The vulnerability stems from a flaw in the RDS zerocopy send path, where pinned user memory pages are improperly released during fault handling, creating a double-free condition. By repeatedly triggering failed zerocopy send operations, an attacker can gradually manipulate memory reference counts, ultimately enabling controlled page cache corruption and privilege escalation to root. Successful exploitation requires several prerequisites, including the RDS kernel module being loaded, io_uring enabled, presence of a readable SUID-root binary and an x86_64 architecture. Among commonly tested distributions, Arch Linux presents the highest default exposure due to automatic loading of the vulnerable module, whereas most enterprise-focused Linux distributions do not enable it by default.
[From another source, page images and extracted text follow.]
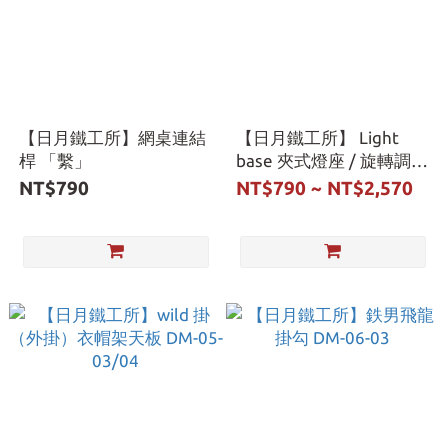
【日月鐵工所】網桌連結
【日月鐵工所】 Light
桿 「繫」
base 夾式燈座 / 旋轉調料
盤
NT$790
NT$790 ~ NT$2,570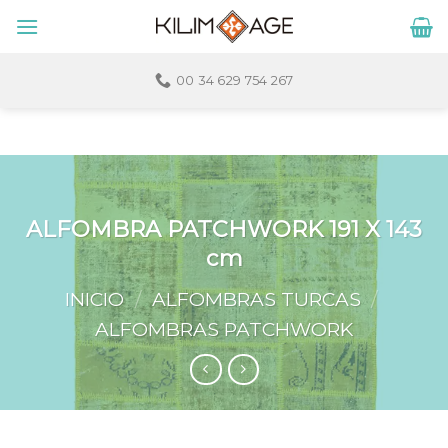
Skip
to
content
00 34 629 754 267
ALFOMBRA PATCHWORK 191 X 143
cm
INICIO
/
ALFOMBRAS TURCAS
/
ALFOMBRAS PATCHWORK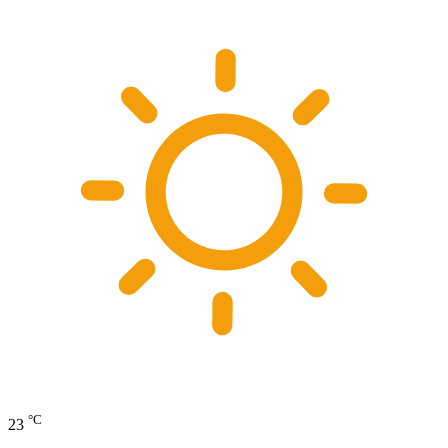
°C
23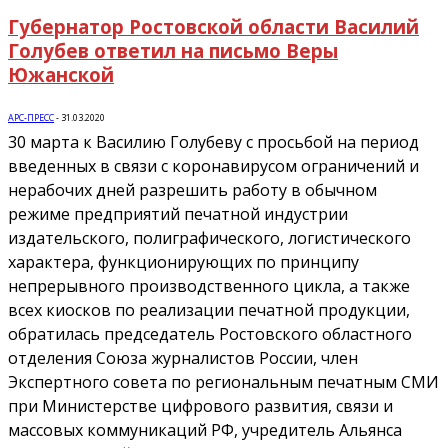
Губернатор Ростовской области Василий
Голубев ответил на письмо Веры
Южанской
АРС-ПРЕСС
-
31.03.2020
30 марта к Василию Голубеву с просьбой на период
введенных в связи с коронавирусом ограничений и
нерабочих дней разрешить работу в обычном
режиме предприятий печатной индустрии
издательского, полиграфического, логистического
характера, функционирующих по принципу
непрерывного производственного цикла, а также
всех киосков по реализации печатной продукции,
обратилась председатель Ростовского областного
отделения Союза журналистов России, член
Экспертного совета по региональным печатным СМИ
при Министерстве цифрового развития, связи и
массовых коммуникаций РФ, учредитель Альянса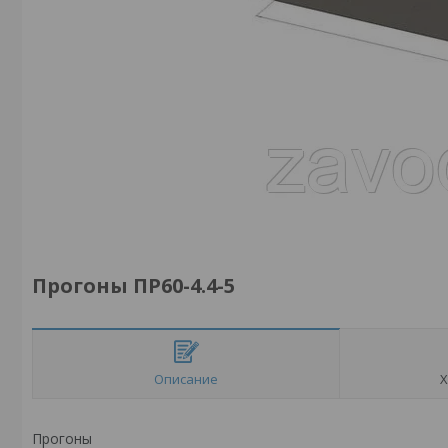
Прогоны ПР60-4.4-5
Описание
Х
Прогоны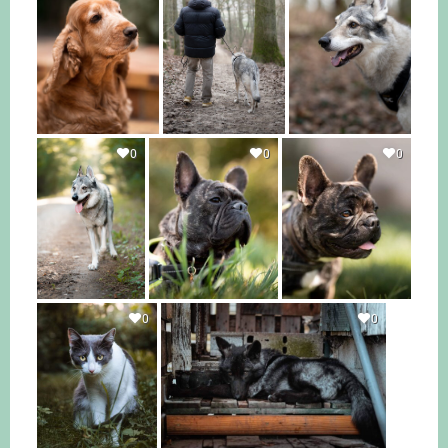
0
0
0
0
0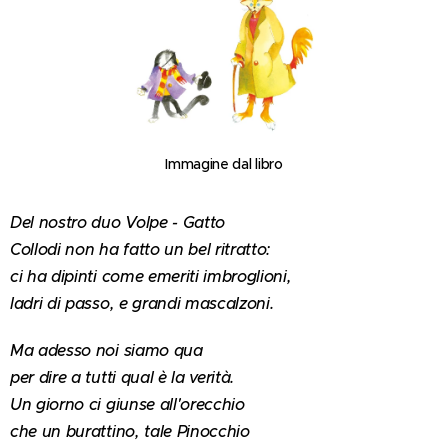
Immagine dal libro
Del nostro duo Volpe - Gatto
Collodi non ha fatto un bel ritratto:
ci ha dipinti come emeriti imbroglioni,
ladri di passo, e grandi mascalzoni.
Ma adesso noi siamo qua
per dire a tutti qual è la verità.
Un giorno ci giunse all'orecchio
che un burattino, tale Pinocchio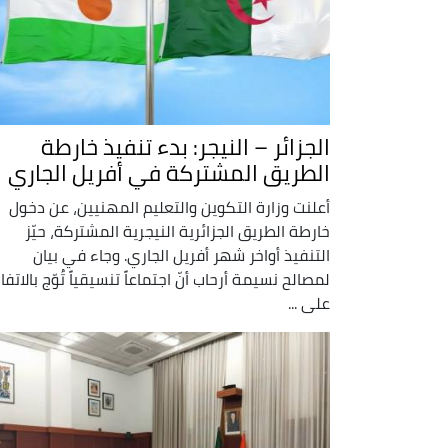
الجزائر – النيجر: بدء تنفيذ خارطة
الطريق المشتركة في أفريل الجاري
أعلنت وزارة التكوين والتعليم المهنيين، عن دخول
خارطة الطريق الجزائرية النيجرية المشتركة، حيّز
التنفيذ أواخر شهر أفريل الجاري. وجاء في بيان
لمصالح نسيمة أرحاب أنّ اجتماعاً تنسيقياً تُوّج بالاتف
على ...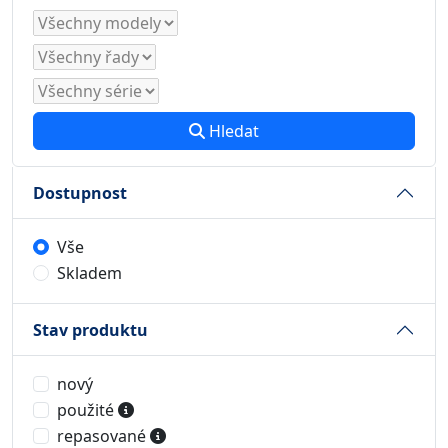
Hledat
Dostupnost
Vše
Skladem
Stav produktu
nový
použité
repasované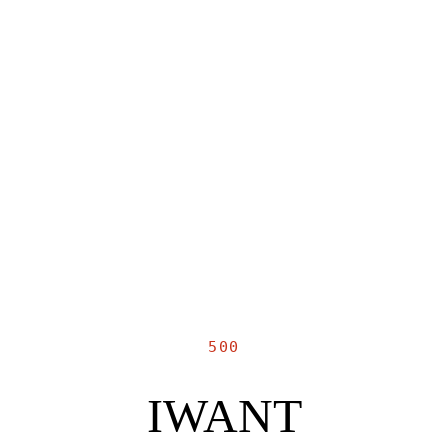
500
IWANT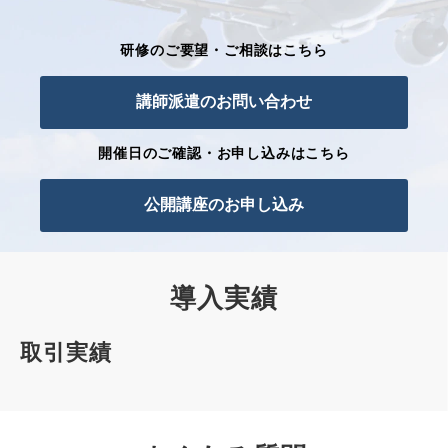
研修のご要望・ご相談はこちら
講師派遣のお問い合わせ
開催日のご確認・お申し込みはこちら
公開講座のお申し込み
導入実績
取引実績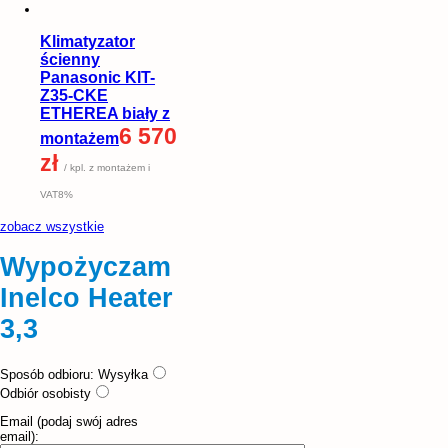
Klimatyzator
ścienny
Panasonic KIT-
Z35-CKE
ETHEREA biały z
6 570
montażem
zł
/ kpl. z montażem i
VAT8%
zobacz wszystkie
Wypożyczam
Inelco Heater
3,3
Sposób odbioru:
Wysyłka
Odbiór osobisty
Email (podaj swój adres
email):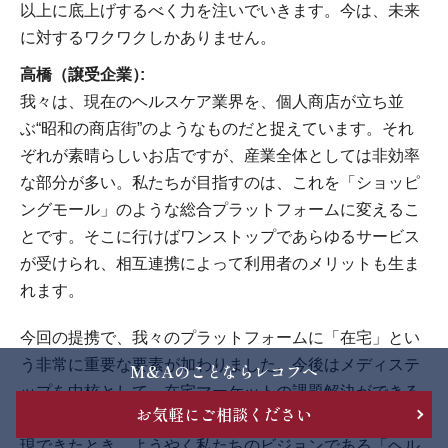
以上に底上げするべく力を注いでいきます。今は、未来
に対するワクワクしかありません。
高橋（譲受企業）
我々は、現在のヘルスケア業界を、個人商店が立ち並
ぶ“昭和の商店街”のようなものだと捉えています。それ
ぞれが素晴らしいお店ですが、産業全体としては非効率
な部分が多い。私たちが目指すのは、これを「ショッピ
ングモール」のような総合プラットフォームに変えるこ
とです。そこに行けばワンストップであらゆるサービス
が受けられ、相互連携によって利用者のメリットも生ま
れます。
今回の提携で、我々のプラットフォームに「在宅」とい
う非常に重要な要素が加わりました。今後はメディステ
M&Aのことならレコフへ
ップを中核として、在宅マーケットの課題解決ができる
お気軽にご相談ください
総合的なサービスを構築していきたい。その世界観が実
現できたとき、ようやく私たちのビジョンである「ヘル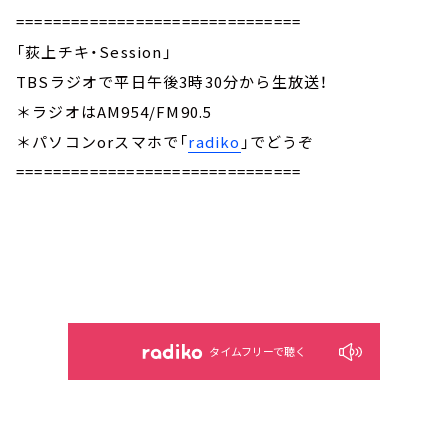
===============================
「荻上チキ・Session」
TBSラジオで平日午後3時30分から生放送！
＊ラジオはAM954/FM90.5
＊パソコンorスマホで「
radiko
」でどうぞ
===============================
タイムフリーで聴く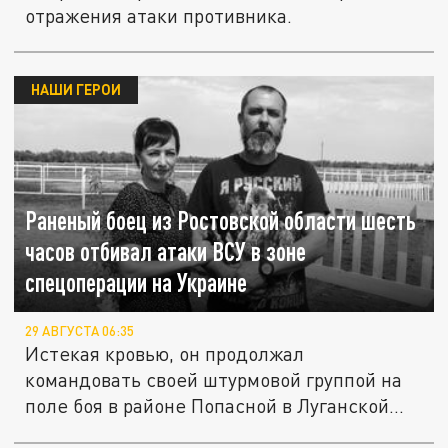
отражения атаки противника.
НАШИ ГЕРОИ
Раненый боец из Ростовской области шесть
часов отбивал атаки ВСУ в зоне
спецоперации на Украине
29 АВГУСТА 06:35
Истекая кровью, он продолжал
командовать своей штурмовой группой на
поле боя в районе Попасной в Луганской...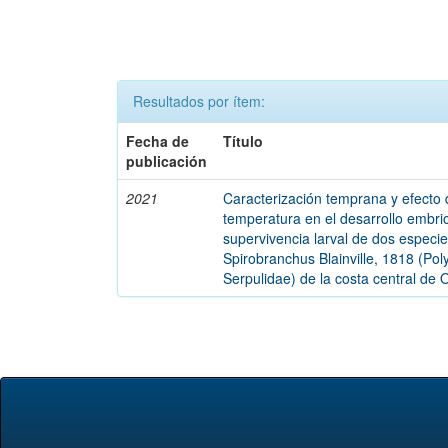
Resultados por ítem:
Fecha de
Título
publicación
2021
Caracterización temprana y efecto 
temperatura en el desarrollo embri
supervivencia larval de dos especi
Spirobranchus Blainville, 1818 (Pol
Serpulidae) de la costa central de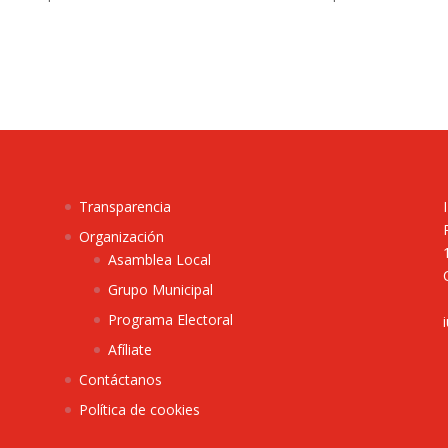
Transparencia
Organización
Asamblea Local
Grupo Municipal
Programa Electoral
Afíliate
Contáctanos
Política de cookies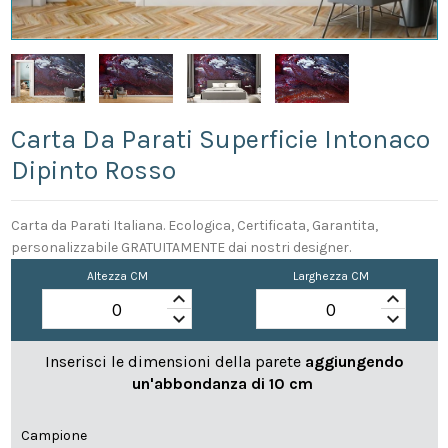
Carta Da Parati Superficie Intonaco
Dipinto Rosso
Carta da Parati Italiana. Ecologica, Certificata, Garantita,
personalizzabile GRATUITAMENTE dai nostri designer.
Altezza CM
Larghezza CM
keyboard_arrow_up
keyboard_arrow_up
keyboard_arrow_down
keyboard_arrow_down
Inserisci le dimensioni della parete
aggiungendo
un'abbondanza di 10 cm
Campione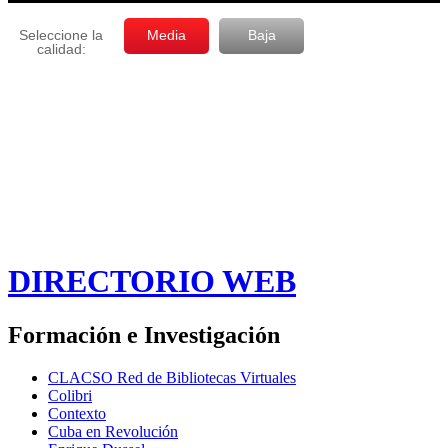
DIRECTORIO WEB
Formación e Investigación
CLACSO Red de Bibliotecas Virtuales
Colibri
Contexto
Cuba en Revolución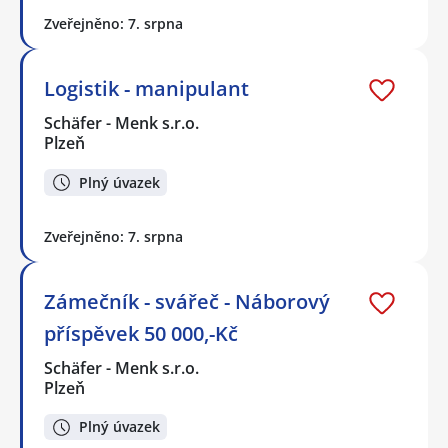
Zveřejněno: 7. srpna
Logistik - manipulant
Schäfer - Menk s.r.o.
Plzeň
Plný úvazek
Zveřejněno: 7. srpna
Zámečník - svářeč - Náborový
příspěvek 50 000,-Kč
Schäfer - Menk s.r.o.
Plzeň
Plný úvazek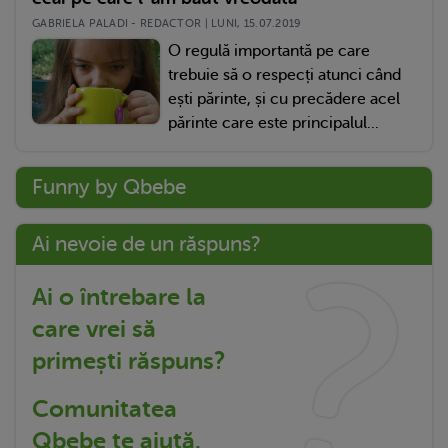
GABRIELA PALADI - REDACTOR | LUNI, 15.07.2019
O regulă importantă pe care
trebuie să o respecți atunci când
ești părinte, și cu precădere acel
părinte care este principalul...
Funny by Qbebe
Ai nevoie de un răspuns?
Ai o întrebare la
care vrei să
primești răspuns?
Comunitatea
Qbebe te ajută.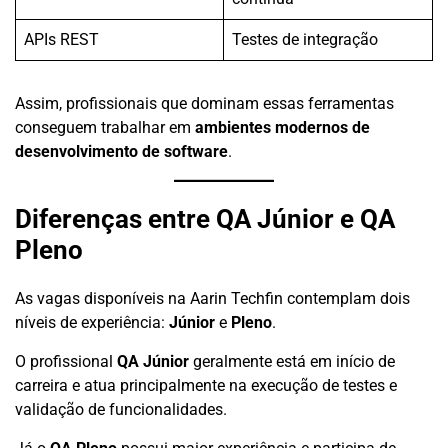
APIs REST
Testes de integração
Assim, profissionais que dominam essas ferramentas
conseguem trabalhar em
ambientes modernos de
desenvolvimento de software
.
Diferenças entre QA Júnior e QA
Pleno
As vagas disponíveis na Aarin Techfin contemplam dois
níveis de experiência:
Júnior
e
Pleno
.
O profissional
QA Júnior
geralmente está em início de
carreira e atua principalmente na execução de testes e
validação de funcionalidades.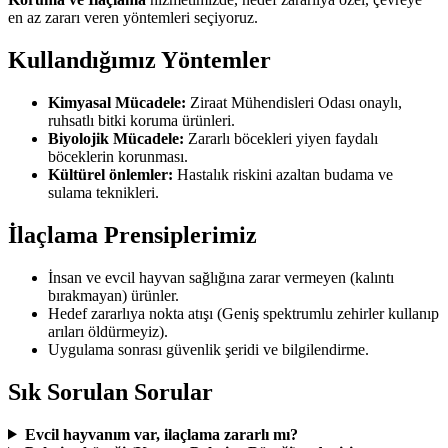
en az zararı veren yöntemleri seçiyoruz.
Kullandığımız Yöntemler
Kimyasal Mücadele:
Ziraat Mühendisleri Odası onaylı,
ruhsatlı bitki koruma ürünleri.
Biyolojik Mücadele:
Zararlı böcekleri yiyen faydalı
böceklerin korunması.
Kültürel önlemler:
Hastalık riskini azaltan budama ve
sulama teknikleri.
İlaçlama Prensiplerimiz
İnsan ve evcil hayvan sağlığına zarar vermeyen (kalıntı
bırakmayan) ürünler.
Hedef zararlıya nokta atışı (Geniş spektrumlu zehirler kullanıp
arıları öldürmeyiz).
Uygulama sonrası güvenlik şeridi ve bilgilendirme.
Sık Sorulan Sorular
Evcil hayvanım var, ilaçlama zararlı mı?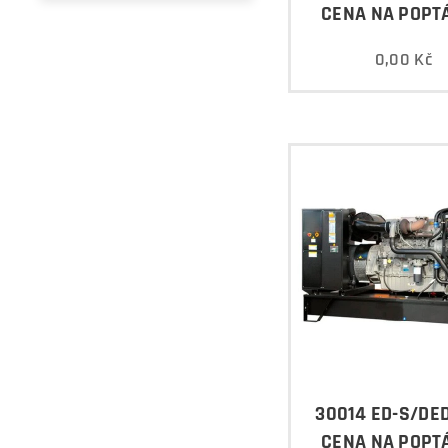
CENA NA POPT
0,00
Kč
30014 ED-S/DED
CENA NA POPT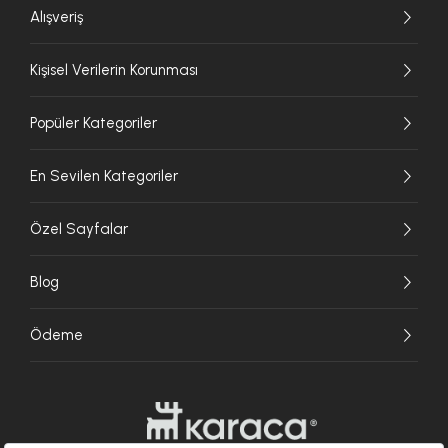
Alışveriş
Kişisel Verilerin Korunması
Popüler Kategoriler
En Sevilen Kategoriler
Özel Sayfalar
Blog
Ödeme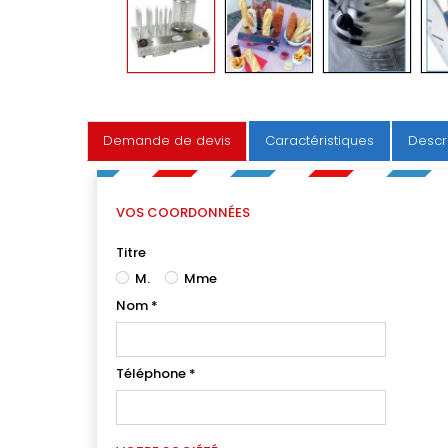
Demande de devis
Caractéristiques
Descr
VOS COORDONNÉES
Titre
M.
Mme
Nom
*
Téléphone
*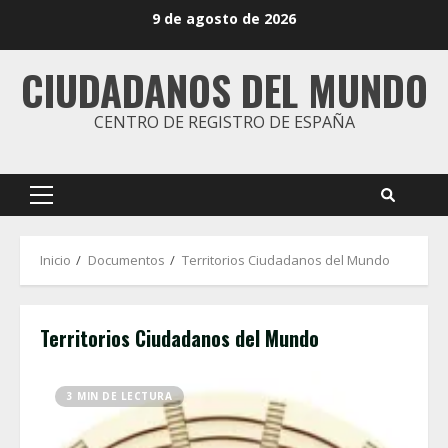
Saltar
9 de agosto de 2026
al
contenido
CIUDADANOS DEL MUNDO
CENTRO DE REGISTRO DE ESPAÑA
Menú
principal
Inicio
Documentos
Territorios Ciudadanos del Mundo
Territorios Ciudadanos del Mundo
3 MIN DE LECTURA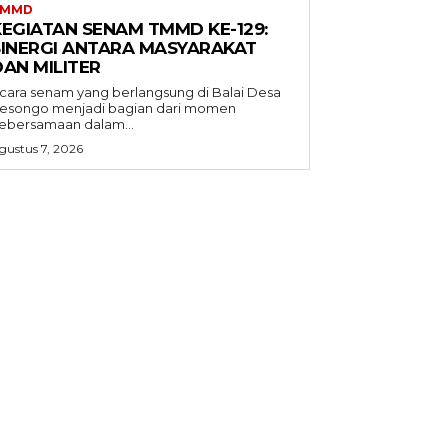
TMMD
KEGIATAN SENAM TMMD KE-129:
SINERGI ANTARA MASYARAKAT
DAN MILITER
cara senam yang berlangsung di Balai Desa
esongo menjadi bagian dari momen
ebersamaan dalam...
gustus 7, 2026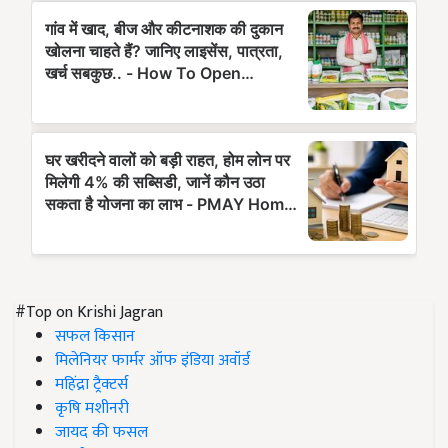
#Top on Krishi Jagran
सफल किसान
मिलेनियर फार्मर ऑफ इंडिया अवॉर्ड
महिंद्रा ट्रैक्टर्स
कृषि मशीनरी
जायद की फसल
Although no CVE has yet been assigned, a kernel patch is available and the existence of a working public exploit significantly increases the urgency for remediation.
Multiple Critical Chrome Vulnerabilities Impact WebRTC, GPU, and Browser Security Components
Google has released an urgent security update for Google Chrome addressing 16 vulnerabilities, including multiple critical and high-severity flaws that could enable remote code execution (RCE), memory corruption, sandbox compromise, and browser security bypass through specially crafted web content. The most severe vulnerabilities include CVE-2026-9111, a critical Use-After-Free vulnerability in WebRTC that could allow attackers to corrupt memory and potentially achieve remote code execution via a malicious webpage, and CVE-2026-9110, an inappropriate implementation flaw in the Chrome UI layer that may enable spoofing of browser interface elements or bypass of security restrictions. Additional high-severity vulnerabilities patched in the release include CVE-2026-9119 (CVSS 8.8), a Heap Buffer Overflow vulnerability in WebRTC, and CVE-2026-9120, another Use-After-Free flaw affecting WebRTC functionality. Google also addressed several additional high-severity memory corruption vulnerabilities, including CVE-2026-9114 (Use-After-Free in QUIC), CVE-2026-9112 (Use-After-Free in GPU), CVE-2026-9118 (Use-After-Free in XR), CVE-2026-9117 (Type Confusion in GFX), and CVE-2026-9116 involving insufficient policy enforcement within Service Workers.
Several of the vulnerabilities affect core browser components responsible for rendering, real-time communication, graphics processing, and memory management, creating potential exploit chains that may facilitate arbitrary code execution, renderer compromise, or browser sandbox bypass. In particular, the concentration of Use-After-Free and heap corruption vulnerabilities within WebRTC and graphics-related components increases the risk of memory manipulation attacks through malicious HTML and JavaScript content. Google stated that technical details regarding the vulnerabilities will remain restricted until a majority of users receive the update, reducing the likelihood of rapid weaponization during the patch rollout period.